United States v. Dominguez-Maroyoqui, No. 13-50066 (9th Cir. 2014)
Annotate this CaseDefendant appealed his sentence after pleading guilty to illegal reentry to the United States. The court concluded that defendant's 1996 conviction for assaulting a federal officer in violation of 18 U.S.C. 111(a) did not, categorically, qualify as a crime of violence because section 111(a) felony criminalizes a broader swath of conduct covered by U.S.S.G. 2L1.2's definition. The district court erred in applying the crime of violence enhancement under U.S.S.G. 2L1.2(b)(1)(A). Accordingly, the court vacated defendant's sentence and remanded for resentencing without the enhancement.

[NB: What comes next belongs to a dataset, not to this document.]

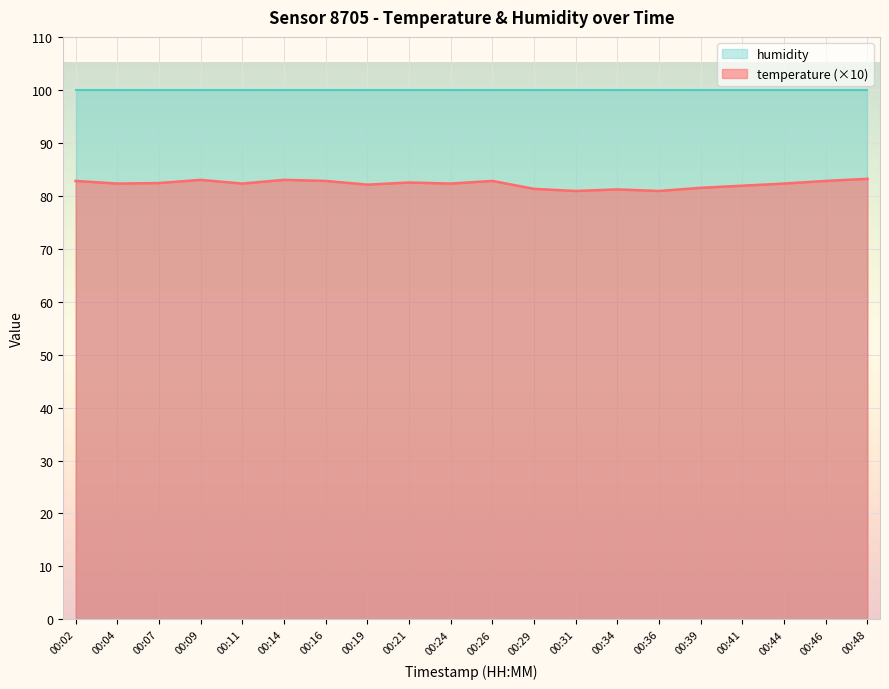

Where is the data nearest to the value 82?

00:19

Court Description: Criminal Law. The panel vacated a sentence and remanded for resentencing in a case in which the district court imposed an enhancement pursuant to U.S.S.G. § 2L1.2(b)(1)(A)(ii) on the ground that the defendant’s 1996 felony conviction under 18 U.S.C. § 111(a) for assaulting a federal officer qualifies as a crime of violence. The panel held that a § 111(a) felony is not categorically a crime of violence because it does not match any of § 2L1.2’s specifically enumerated offenses and does not require proof, as a necessary element, that the defendant used, attempted to use, or threatened to use physical force. The panel held that even if § 111(a) is viewed as a divisible statute setting out elements of the offense in the alternative, the modified categorical approach has no role to play because none of the alternatives requires proof of the type of violent physical force mandated under § 2L1.2’s definition of a crime of violence.